Using models like the agile testing quadrants, enables the team to talk about which types of testing should the team do for “Story Done”, or “Feature Done”, or even” Release Done”.

As a team, you could brainstorm using a mind map to think of specific tests that might be needed for a feature or story. By involving the whole team, you get multiple perspectives.

  1. When do we start testing?
  • Using practices like ATDD (acceptance test driven development) means that you involve the whole team from the beginning. Note: You may know this practice as BDD (behavioural driven development) or SBE (specification by example). The product owner – with acceptance tests, the team – vetting those tests using example to get to shared understanding of what we are going to build, collaborating with programmers to decide what automation we need, automating, exploring, etc., finishing up with the product owner (hopefully) accepting. And then, there’s UAT, and load, and ………
  • In other words, the whole team needs to be involved to help solve this problem.

    Testing-Team-2

  1. What testing artifacts do we need? Considerations – regulatory, business needs, team needs.
  • If we think about automated test results, you would probably need programmers or operations to help get the continuous results displayed and kept.
  • We need to understand what the needs are from a regulatory and / or business standpoint, so we would need their viewpoints.
  • How do we show coverage? Either automated / exploratory.
  • What is the value of any artifacts created, either within the team or external to the team? Is there a way we could make it simpler? When all team members are part of this discussion, often we can find simpler ways of doing things.
  1. How do we automate tests?
  • Using models such as the automation test pyramid, we can use the whole team to discuss which layer would be appropriate for any given test, thinking about value, visibility and maintenance. Better choices are made when the whole team is involved since it raises the level of transparency and trust within the team.
  1. What else is worth automating?
  • Just asking this question, opens the door for programmers to help testers or business users with automation, or testers to ask for help in automating or learning new tools to help them in their work.

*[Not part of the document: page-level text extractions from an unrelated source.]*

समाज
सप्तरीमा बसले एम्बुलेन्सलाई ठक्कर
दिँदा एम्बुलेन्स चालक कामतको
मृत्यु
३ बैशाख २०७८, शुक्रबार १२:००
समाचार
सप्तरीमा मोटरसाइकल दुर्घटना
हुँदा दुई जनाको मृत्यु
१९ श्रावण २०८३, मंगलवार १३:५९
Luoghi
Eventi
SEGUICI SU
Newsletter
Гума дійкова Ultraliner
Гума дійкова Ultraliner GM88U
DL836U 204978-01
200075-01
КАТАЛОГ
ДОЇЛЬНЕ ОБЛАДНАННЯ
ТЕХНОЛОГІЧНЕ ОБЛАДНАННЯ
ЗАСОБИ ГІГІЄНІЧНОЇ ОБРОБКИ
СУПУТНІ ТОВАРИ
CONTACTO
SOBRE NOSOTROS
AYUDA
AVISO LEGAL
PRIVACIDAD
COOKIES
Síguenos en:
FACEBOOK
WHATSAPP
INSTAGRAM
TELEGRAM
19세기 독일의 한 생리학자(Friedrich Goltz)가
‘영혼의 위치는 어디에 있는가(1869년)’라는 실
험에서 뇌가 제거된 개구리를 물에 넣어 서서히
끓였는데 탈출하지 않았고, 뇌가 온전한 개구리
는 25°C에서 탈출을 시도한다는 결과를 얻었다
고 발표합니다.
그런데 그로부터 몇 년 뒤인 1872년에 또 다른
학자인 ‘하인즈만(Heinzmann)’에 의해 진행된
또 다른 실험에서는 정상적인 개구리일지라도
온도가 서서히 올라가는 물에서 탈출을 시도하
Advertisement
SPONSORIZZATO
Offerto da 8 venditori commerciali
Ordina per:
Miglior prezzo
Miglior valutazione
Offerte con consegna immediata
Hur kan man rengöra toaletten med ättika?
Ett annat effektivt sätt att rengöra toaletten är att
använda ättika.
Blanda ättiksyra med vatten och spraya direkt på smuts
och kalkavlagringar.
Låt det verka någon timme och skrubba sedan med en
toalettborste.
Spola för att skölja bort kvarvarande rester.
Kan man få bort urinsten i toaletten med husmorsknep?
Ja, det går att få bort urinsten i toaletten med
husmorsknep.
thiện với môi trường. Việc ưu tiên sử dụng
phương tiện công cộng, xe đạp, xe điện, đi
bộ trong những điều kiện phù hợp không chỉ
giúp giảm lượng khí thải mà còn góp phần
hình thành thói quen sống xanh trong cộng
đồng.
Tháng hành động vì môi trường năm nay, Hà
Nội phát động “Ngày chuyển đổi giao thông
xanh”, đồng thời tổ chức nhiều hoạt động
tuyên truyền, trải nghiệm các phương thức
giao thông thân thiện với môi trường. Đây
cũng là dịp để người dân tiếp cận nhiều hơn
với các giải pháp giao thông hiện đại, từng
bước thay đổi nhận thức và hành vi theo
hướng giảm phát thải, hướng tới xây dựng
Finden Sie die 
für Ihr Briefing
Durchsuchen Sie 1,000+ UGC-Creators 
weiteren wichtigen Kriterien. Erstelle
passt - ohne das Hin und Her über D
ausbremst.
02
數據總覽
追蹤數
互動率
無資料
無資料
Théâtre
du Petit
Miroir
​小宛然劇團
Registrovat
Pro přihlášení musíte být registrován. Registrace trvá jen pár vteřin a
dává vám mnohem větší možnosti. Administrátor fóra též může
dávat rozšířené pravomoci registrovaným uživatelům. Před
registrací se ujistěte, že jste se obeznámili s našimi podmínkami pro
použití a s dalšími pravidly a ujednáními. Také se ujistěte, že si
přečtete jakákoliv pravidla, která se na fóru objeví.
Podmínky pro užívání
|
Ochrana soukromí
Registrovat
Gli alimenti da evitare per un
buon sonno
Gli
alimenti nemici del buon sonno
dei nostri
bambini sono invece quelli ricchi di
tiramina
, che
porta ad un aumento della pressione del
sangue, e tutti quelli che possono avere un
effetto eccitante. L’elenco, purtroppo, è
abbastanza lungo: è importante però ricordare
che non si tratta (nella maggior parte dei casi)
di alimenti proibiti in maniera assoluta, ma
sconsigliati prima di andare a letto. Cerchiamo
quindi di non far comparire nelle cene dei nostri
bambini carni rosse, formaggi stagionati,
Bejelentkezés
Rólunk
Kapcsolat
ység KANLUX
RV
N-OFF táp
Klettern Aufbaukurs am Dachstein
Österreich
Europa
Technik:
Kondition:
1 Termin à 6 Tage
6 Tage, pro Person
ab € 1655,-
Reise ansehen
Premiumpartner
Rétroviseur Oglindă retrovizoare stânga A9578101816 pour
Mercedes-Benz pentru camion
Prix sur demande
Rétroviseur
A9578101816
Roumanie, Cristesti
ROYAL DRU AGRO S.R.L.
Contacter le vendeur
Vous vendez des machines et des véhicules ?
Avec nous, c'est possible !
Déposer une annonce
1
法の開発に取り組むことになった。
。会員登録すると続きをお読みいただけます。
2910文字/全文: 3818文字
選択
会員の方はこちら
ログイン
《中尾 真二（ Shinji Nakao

As you can see, none of these testing challenges are small, but in my experience when the whole team starts to look at testing as a team problem, then the solutions are tackled in a completely different way using everyone’s strengths. If the testing problem is solved, by its very nature, the quality of the product will rise.

Remember two questions to ask if nothing else.

  1. What is the business problem we are trying to solve? — so, you can test for that.
  2. How are we going to test that? – for every story and feature to help make them testable within the system.